The spectre of a 'name change' has become a bit of a political dogfight lately, ever since Rashtrapati Bhavan first sent out invites for the G20 dinner signed by the 'President of Bharat', rather than the customary 'President of India' in most official English communications.

There began the controversy, and now it would seem Modi has added fuel to speculations that the Centre might insist on a single official name for the nation, 'Bharat' and not 'India'.

It isn't a new debate, of course, having been intensely discussed back in 1949 by the Constituent Assembly of India, before BR Ambedkar presented a Constitution where Article 1 spoke of 'India, that is, Bharat, shall be a Union of States'.

However, the Opposition feels—perhaps justifiably—that the government's renewed discomfort with 'India' at this juncture in history is related to the acronym for their 28-party coalition, the Indian National Developmental Inclusive Alliance, ie, INDIA.

On Friday, while addressing a press conference in Belgium's Brussels, Indian National Congress leader Rahul Gandhi spoke of the name change row as well, dubbing it mere “distraction tactics” and saying it was a panic response to the popularity of India.

Gandhi spoke of the fear the alliance had awakened in the government and how INDIA disturbs the prime minister and the ruling Bharatiya Janata Party (BJP) enough to want to change the name of the country, which he called “absurd”.

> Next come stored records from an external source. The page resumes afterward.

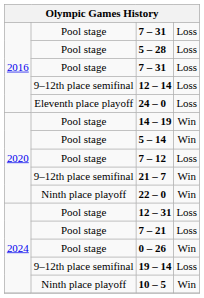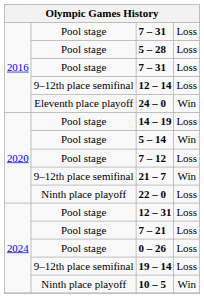24 – 0 | column 4: Loss -> Win
14 – 19 | column 4: Win -> Loss
22 – 0 | column 4: Win -> Loss
0 – 26 | column 4: Win -> Loss
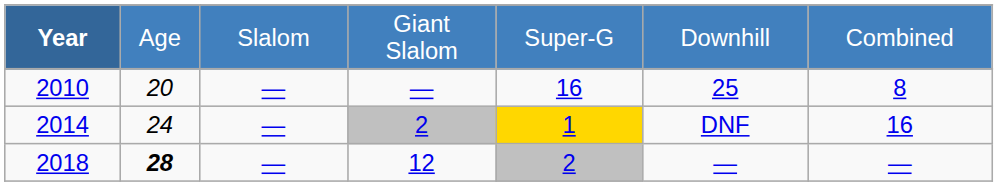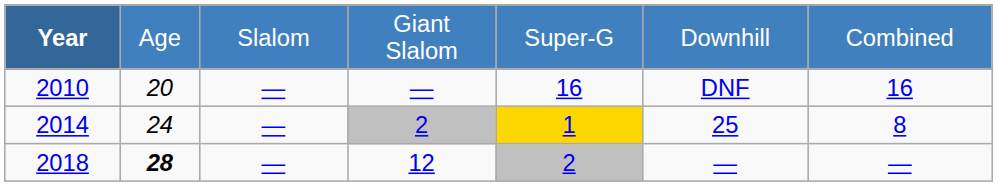2010 | column 6: 25 -> DNF
2010 | column 7: 8 -> 16
2014 | column 6: DNF -> 25
2014 | column 7: 16 -> 8
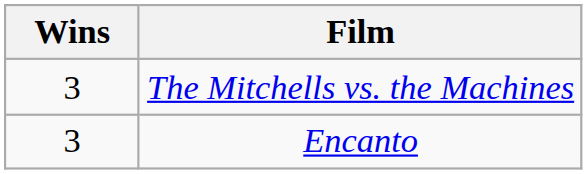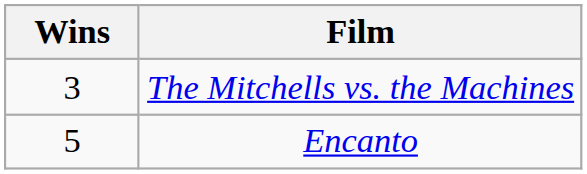Encanto | Wins: 3 -> 5
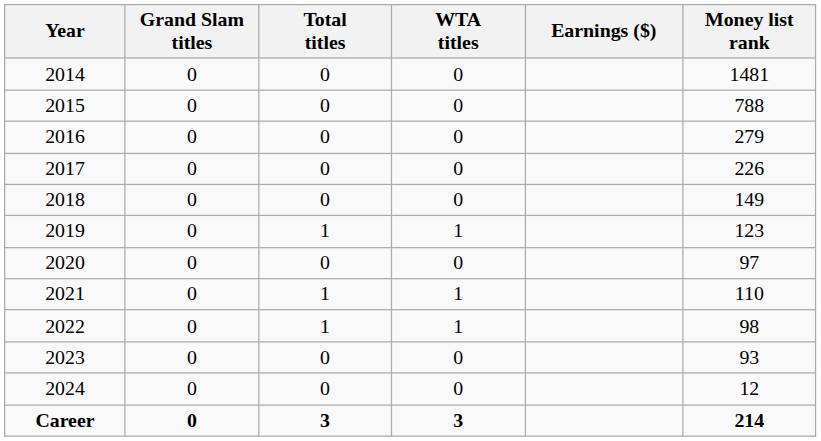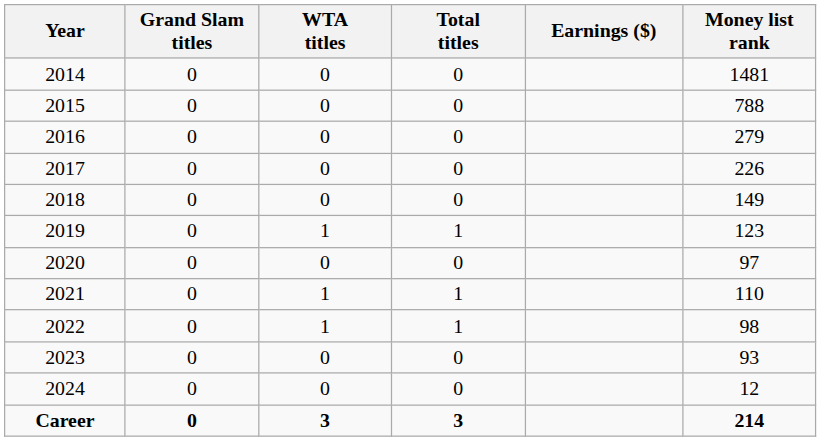columns swapped: WTA titles <-> Total titles
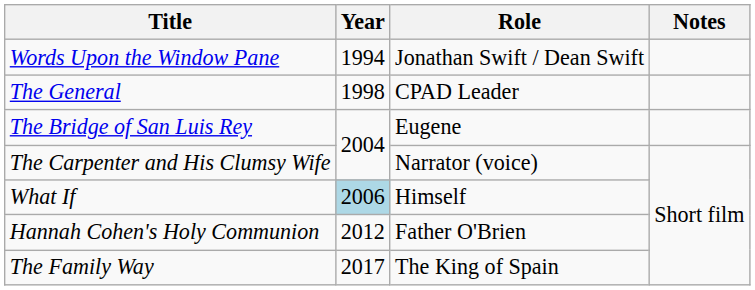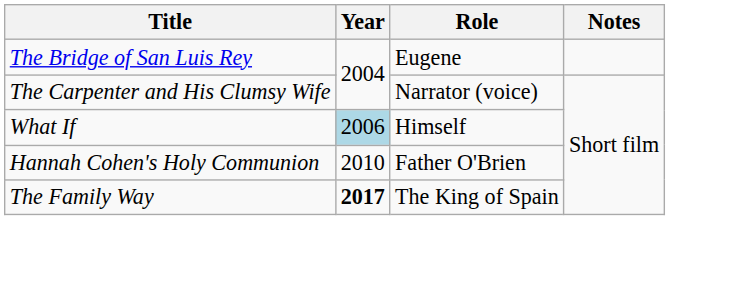- row: Words Upon the Window Pane | 1994 | Jonathan Swift / Dean Swift
- row: The General | 1998 | CPAD Leader
Hannah Cohen's Holy Communion | Year: 2012 -> 2010
The Family Way | Year: normal -> bold
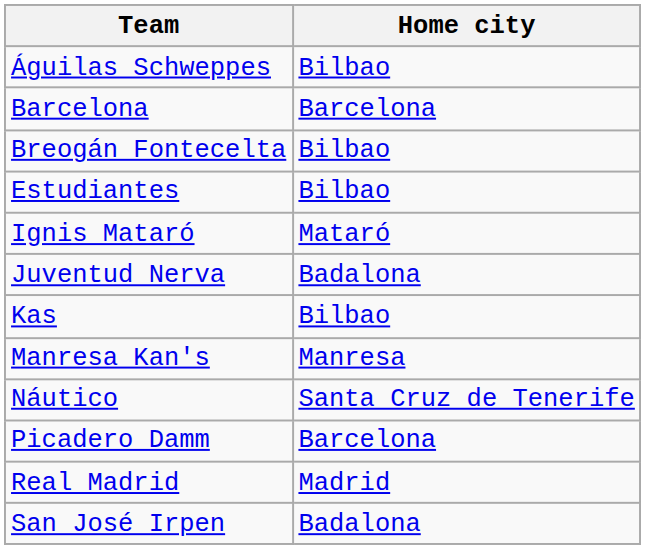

Gandhi said, “I am happy with the names that we have in the Constitution. ‘India, that is, Bharat’ works perfectly for me. I think these are panic reactions, there is a little bit of fear in the government and it is a distraction tactic.”

He added that the Opposition parties name for the coalition was "a fantastic idea as it represents who we are".

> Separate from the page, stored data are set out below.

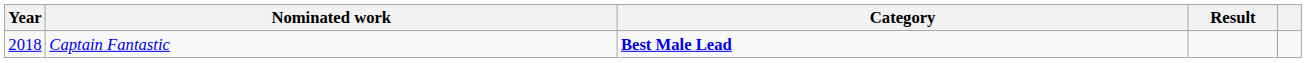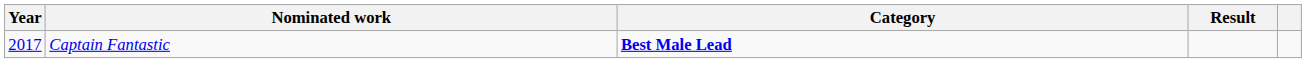Captain Fantastic | Year: 2018 -> 2017
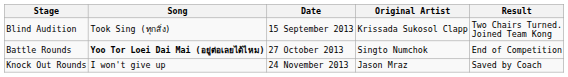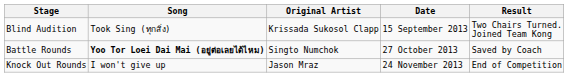columns swapped: Original Artist <-> Date
Battle Rounds | Result: End of Competition -> Saved by Coach
Knock Out Rounds | Result: Saved by Coach -> End of Competition
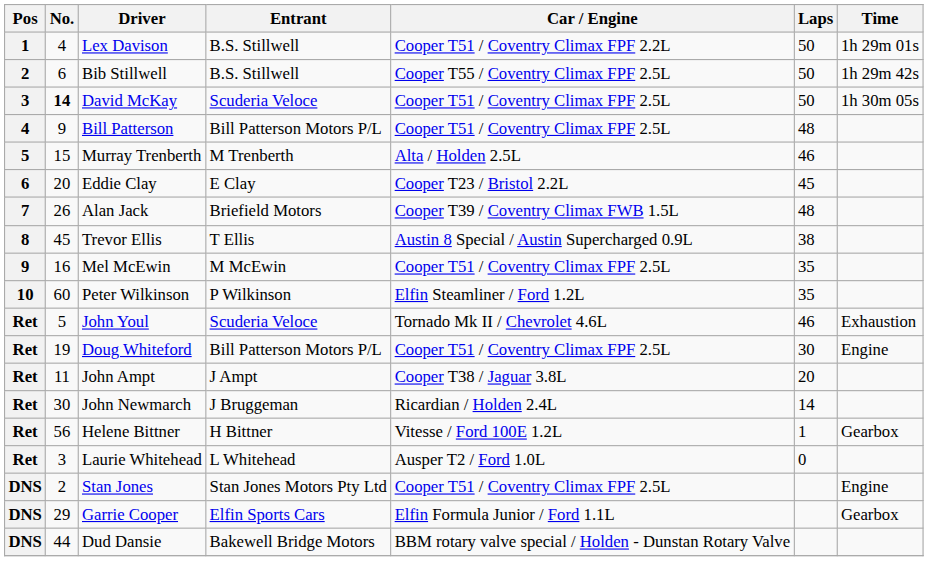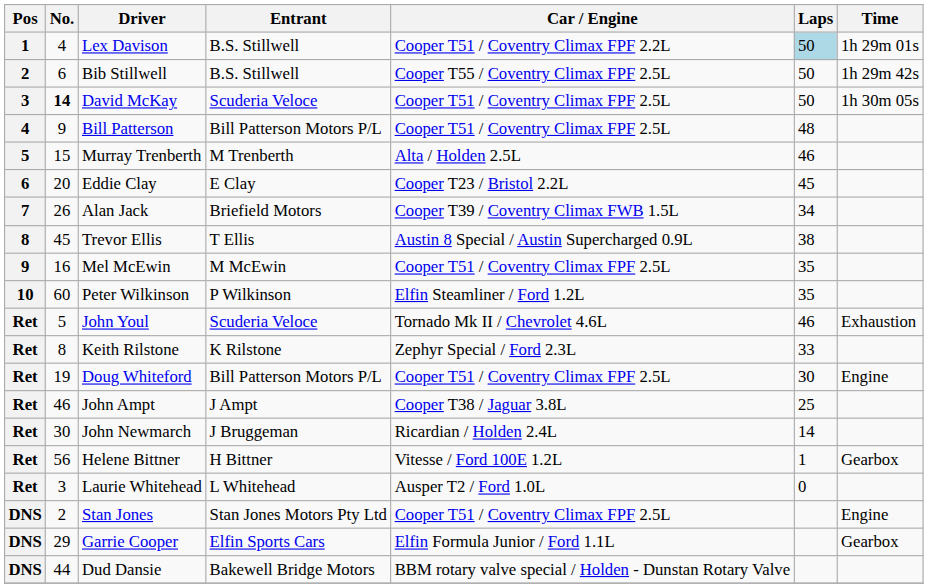Lex Davison | Laps: no background -> lightblue background
Alan Jack | Laps: 48 -> 34
+ row: Ret | 8 | Keith Rilstone | K Rilstone | Zephyr Special / Ford 2.3L | 33
John Ampt | No.: 11 -> 46
John Ampt | Laps: 20 -> 25
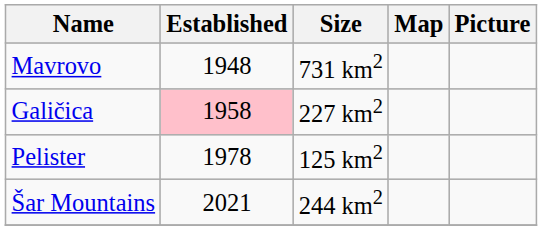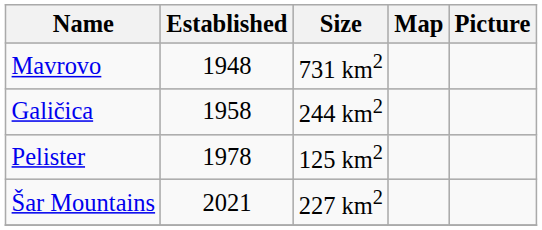Galičica | Established: pink background -> no background
Galičica | Size: 227 km2 -> 244 km2
Šar Mountains | Size: 244 km2 -> 227 km2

We consider ourselves as the voice of India so the word (INDIA) works very well for us.
Rahul Gandhi, Indian National Congress leader

Congress president Mallikarjun Kharge on the eve of the G20 summit, 8 September, said something quite similar while addressing a public meeting in Chhattisgarh's Rajnandgaon.

He said that for the 2024 general elections to the Lok Sabha, the Opposition parties had formed an alliance and named it 'INDIA'. However, he added, "As soon as we kept this name, BJP people got panicked. Now, they are saying that the country's name should be ‘Bharat’… [which] is already there in the Constitution.”

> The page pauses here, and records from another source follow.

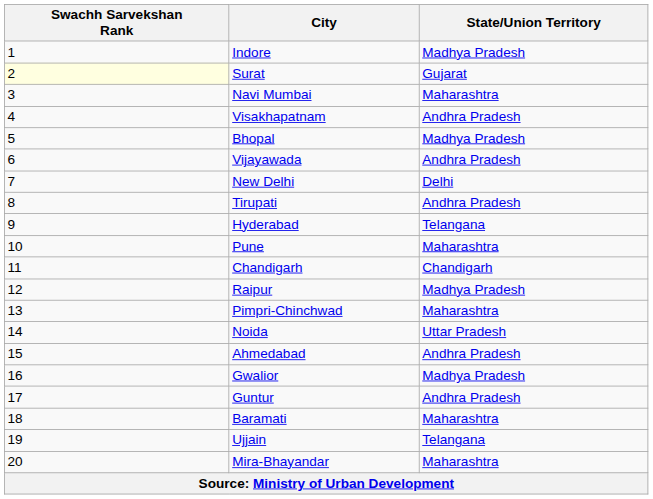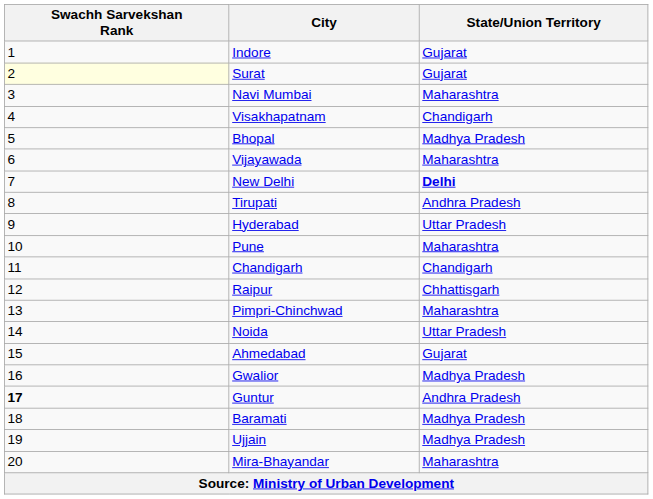Indore | State/Union Territory: Madhya Pradesh -> Gujarat
Visakhapatnam | State/Union Territory: Andhra Pradesh -> Chandigarh
Vijayawada | State/Union Territory: Andhra Pradesh -> Maharashtra
New Delhi | State/Union Territory: normal -> bold
Hyderabad | State/Union Territory: Telangana -> Uttar Pradesh
Raipur | State/Union Territory: Madhya Pradesh -> Chhattisgarh
Ahmedabad | State/Union Territory: Andhra Pradesh -> Gujarat
Guntur | Swachh Sarvekshan Rank: normal -> bold
Baramati | State/Union Territory: Maharashtra -> Madhya Pradesh
Ujjain | State/Union Territory: Telangana -> Madhya Pradesh
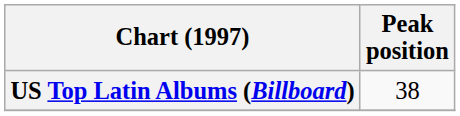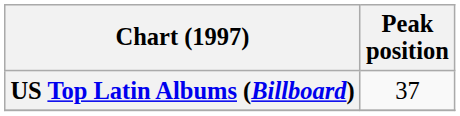US Top Latin Albums (Billboard) | Peak position: 38 -> 37
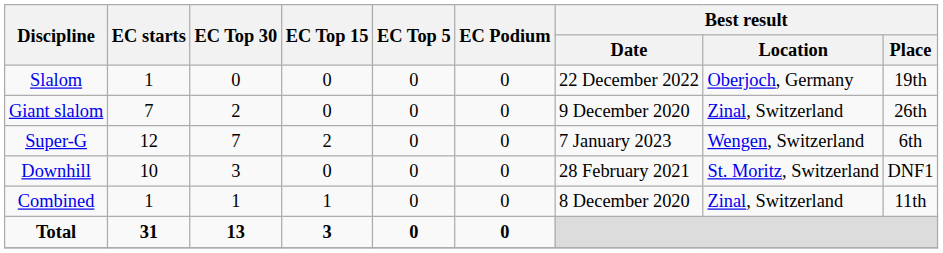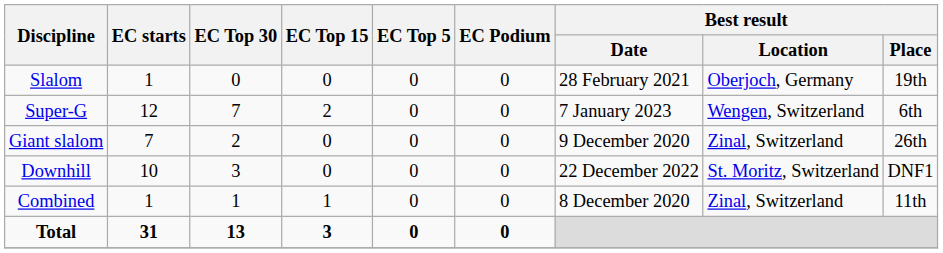Slalom | Best result / Date: 22 December 2022 -> 28 February 2021
rows swapped: Giant slalom <-> Super-G
Downhill | Best result / Date: 28 February 2021 -> 22 December 2022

While members of the ruling BJP government have applauded the use of 'Bharat', citing the ancient Hindi name's cultural roots, the official party line seems to be that both are official names of the nation per its Constitution.

Some leaders have claimed the name 'India' is a British colonial legacy, which echoes the old debate of 1949.

However, those who see a progressive upholding of 'Bharat' over 'India' point to the many name changes of roads, cities, buildings, institutions and even laws in this regime and note that the 'Bharat Mandapam' was christened so well in advance of the summit.